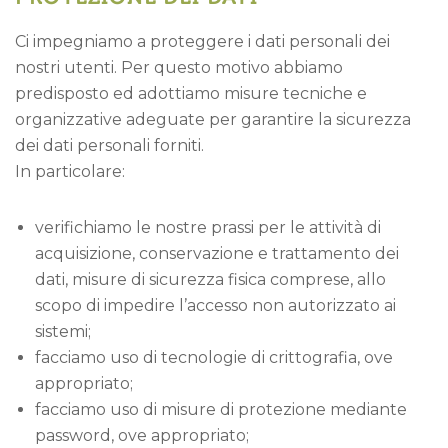
Ci impegniamo a proteggere i dati personali dei
nostri utenti. Per questo motivo abbiamo
predisposto ed adottiamo misure tecniche e
organizzative adeguate per garantire la sicurezza
dei dati personali forniti.
In particolare:
verifichiamo le nostre prassi per le attività di
acquisizione, conservazione e trattamento dei
dati, misure di sicurezza fisica comprese, allo
scopo di impedire l’accesso non autorizzato ai
sistemi;
facciamo uso di tecnologie di crittografia, ove
appropriato;
facciamo uso di misure di protezione mediante
password, ove appropriato;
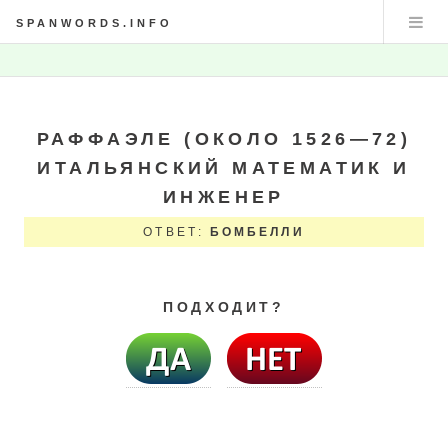
SPANWORDS.INFO
РАФФАЭЛЕ (ОКОЛО 1526—72)
ИТАЛЬЯНСКИЙ МАТЕМАТИК И
ИНЖЕНЕР
ОТВЕТ:
БОМБЕЛЛИ
ПОДХОДИТ?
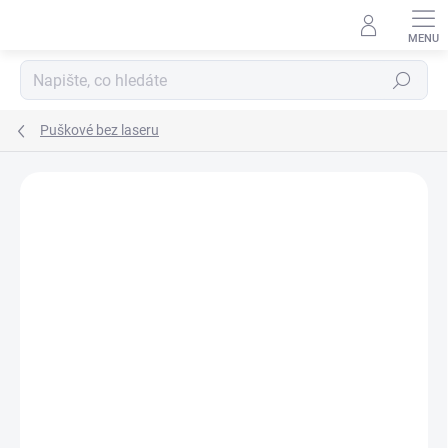
Přejít
na
obsah
Hledat
Puškové bez laseru
ZNAČKA:
STREAMLIGHT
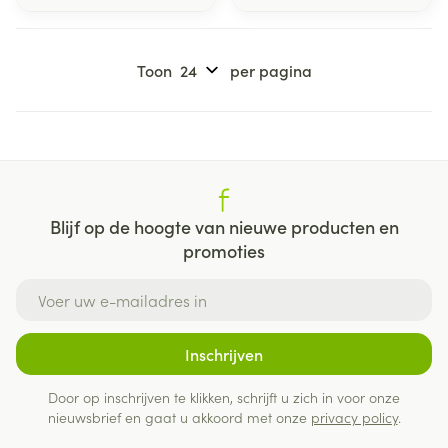
Toon
per pagina
Blijf op de hoogte van nieuwe producten en
promoties
E-mail adres
Inschrijven
Door op inschrijven te klikken, schrijft u zich in voor onze
nieuwsbrief en gaat u akkoord met onze
privacy policy
.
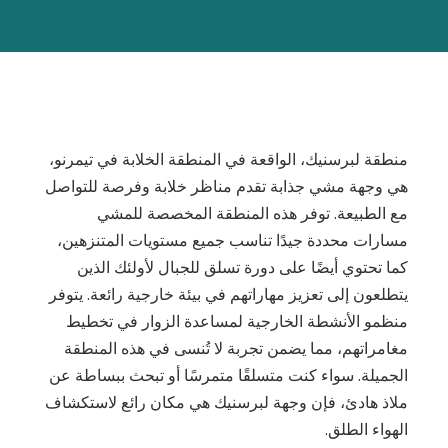
منطقة لبرسنيك، الواقعة في المنطقة الخلابة في تيمرنو،
هي وجهة مشي جذابة تقدم مناظر خلابة وفرصة للتواصل
مع الطبيعة. توفر هذه المنطقة المخصصة للمشي
مسارات محددة جيدًا تناسب جميع مستويات المتنزهين،
كما تحتوي أيضًا على دورة تسلق للجبال لأولئك الذين
يتطلعون إلى تعزيز مهاراتهم في بيئة خارجية رائعة. يتوفر
منظمو الأنشطة الخارجية لمساعدة الزوار في تخطيط
مغامراتهم، مما يضمن تجربة لا تُنسى في هذه المنطقة
الجميلة. سواء كنت متسلقًا متمرسًا أو تبحث ببساطة عن
ملاذ هادئ، فإن وجهة لبرسنيك هي مكان رائع لاستكشاف
الهواء الطلق.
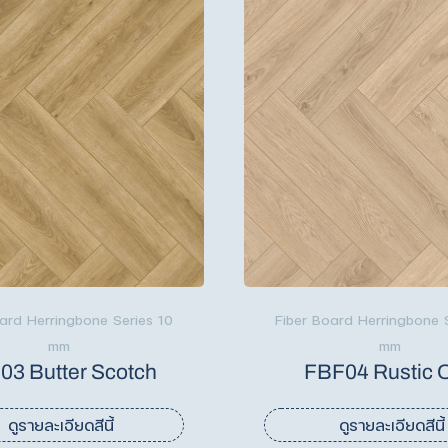
ard Herringbone Series 10
Fiber Board Herringbone 
mm
mm
03 Butter Scotch
FBF04 Rustic 
ดูรายละเอียดสีนี้
ดูรายละเอียดสีนี้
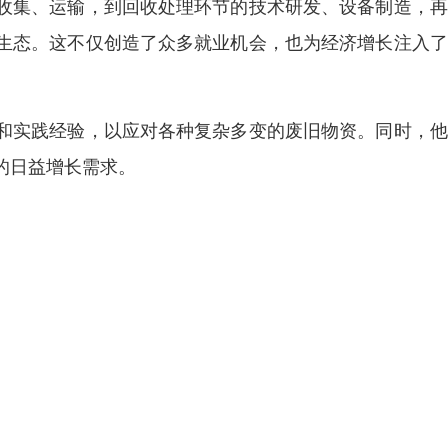
收集、运输，到回收处理环节的技术研发、设备制造，再
生态。这不仅创造了众多就业机会，也为经济增长注入了
和实践经验，以应对各种复杂多变的废旧物资。同时，他
的日益增长需求。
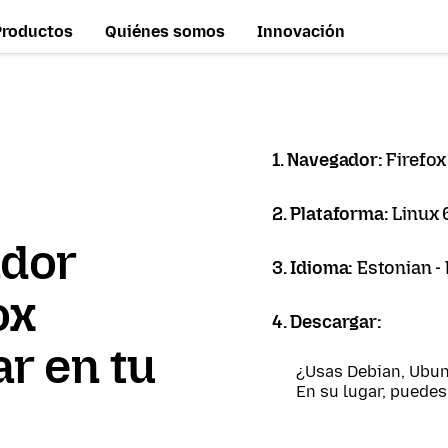
Productos
Quiénes somos
Innovación
1. Navegador:
Firefox
2. Plataforma:
Linux 
ador
3. Idioma:
Estonian - 
ox
4. Descargar:
r en tu
¿Usas Debian, Ubun
En su lugar, puede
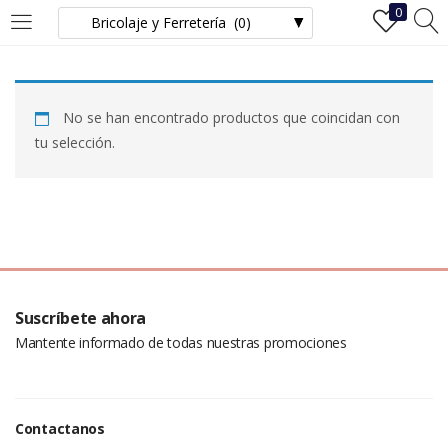
0
INICIAR SESIÓN
REGISTRO
No se han encontrado productos que coincidan con
Ingrese su nombre de usuario y contraseña para iniciar sesión.
tu selección.
Recuérdame
Iniciar Sesión
Suscríbete ahora
Mantente informado de todas nuestras promociones
¿Ha perdido la contraseña?
Contactanos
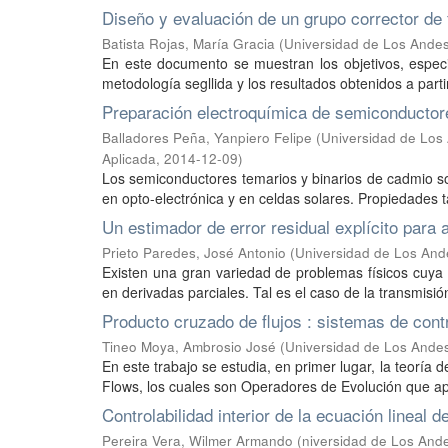
Diseño y evaluación de un grupo corrector de 
Batista Rojas, María Gracia
(
Universidad de Los Andes
En este documento se muestran los objetivos, especif
metodología segllida y los resultados obtenidos a partir
Preparación electroquímica de semiconductor
Balladores Peña, Yanpiero Felipe
(
Universidad de Los 
Aplicada
,
2014-12-09
)
Los semiconductores temarios y binarios de cadmio s
en opto-electrónica y en celdas solares. Propiedades t
Un estimador de error residual explícito para 
Prieto Paredes, José Antonio
(
Universidad de Los And
Existen una gran variedad de problemas físicos cuya 
en derivadas parciales. Tal es el caso de la transmisión
Producto cruzado de flujos : sistemas de con
Tineo Moya, Ambrosio José
(
Universidad de Los Andes
En este trabajo se estudia, en primer lugar, la teoría
Flows, los cuales son Operadores de Evolución que a
Controlabilidad interior de la ecuación lineal de
Pereira Vera, Wilmer Armando
(
niversidad de Los And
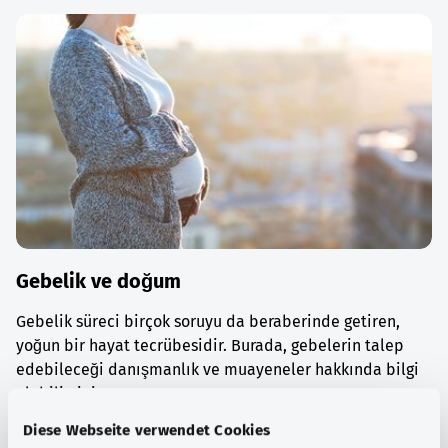
Gebelik ve doğum
Gebelik süreci birçok soruyu da beraberinde getiren,
yoğun bir hayat tecrübesidir. Burada, gebelerin talep
edebileceği danışmanlık ve muayeneler hakkında bilgi
alabilirsiniz.
Diese Webseite verwendet Cookies
Ayrıntılı bilgi edinin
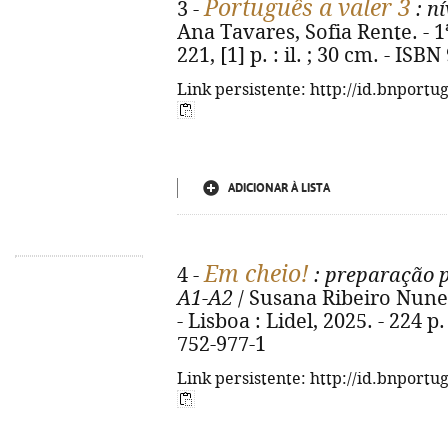
Português a valer 3
3 -
: n
Ana Tavares, Sofia Rente. - 1ª 
221, [1] p. : il. ; 30 cm. - IS
Link persistente: http://id.bnportu
ADICIONAR À LISTA
Em cheio!
4 -
: preparação 
A1-A2
/ Susana Ribeiro Nunes,
- Lisboa : Lidel, 2025. - 224 p.
752-977-1
Link persistente: http://id.bnportu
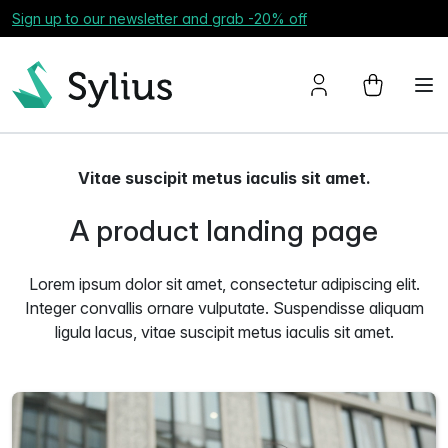
Sign up to our newsletter and grab -20% off
Vitae suscipit metus iaculis sit amet.
A product landing page
Lorem ipsum dolor sit amet, consectetur adipiscing elit.
Integer convallis ornare vulputate. Suspendisse aliquam
ligula lacus, vitae suscipit metus iaculis sit amet.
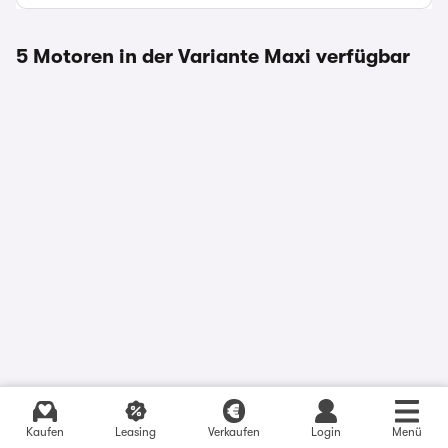
5 Motoren in der Variante Maxi verfügbar
Aktuelle Angebote finden
Kaufen
Leasing
Verkaufen
Login
Menü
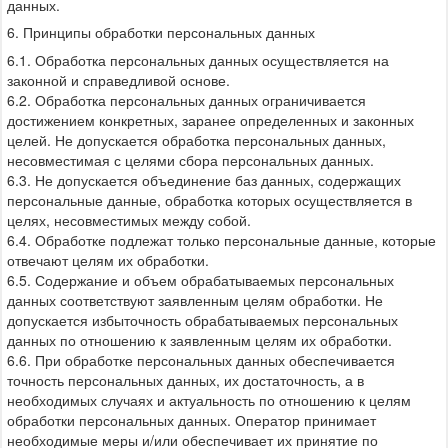
данных.
6. Принципы обработки персональных данных
6.1. Обработка персональных данных осуществляется на
законной и справедливой основе.
6.2. Обработка персональных данных ограничивается
достижением конкретных, заранее определенных и законных
целей. Не допускается обработка персональных данных,
несовместимая с целями сбора персональных данных.
6.3. Не допускается объединение баз данных, содержащих
персональные данные, обработка которых осуществляется в
целях, несовместимых между собой.
6.4. Обработке подлежат только персональные данные, которые
отвечают целям их обработки.
6.5. Содержание и объем обрабатываемых персональных
данных соответствуют заявленным целям обработки. Не
допускается избыточность обрабатываемых персональных
данных по отношению к заявленным целям их обработки.
6.6. При обработке персональных данных обеспечивается
точность персональных данных, их достаточность, а в
необходимых случаях и актуальность по отношению к целям
обработки персональных данных. Оператор принимает
необходимые меры и/или обеспечивает их принятие по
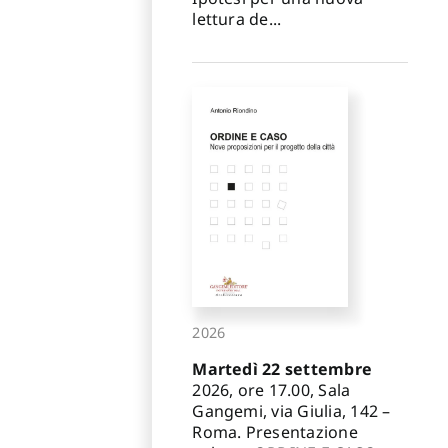
lettura de...
2026
Martedì 22 settembre
2026, ore 17.00, Sala
Gangemi, via Giulia, 142 –
Roma. Presentazione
━━━━━━━━━━━━━━━━
Extract each line above that contains the string "Herringbone".

_Solution to the problem_:
ard Herringbone Series 10
Fiber Board Herringbone 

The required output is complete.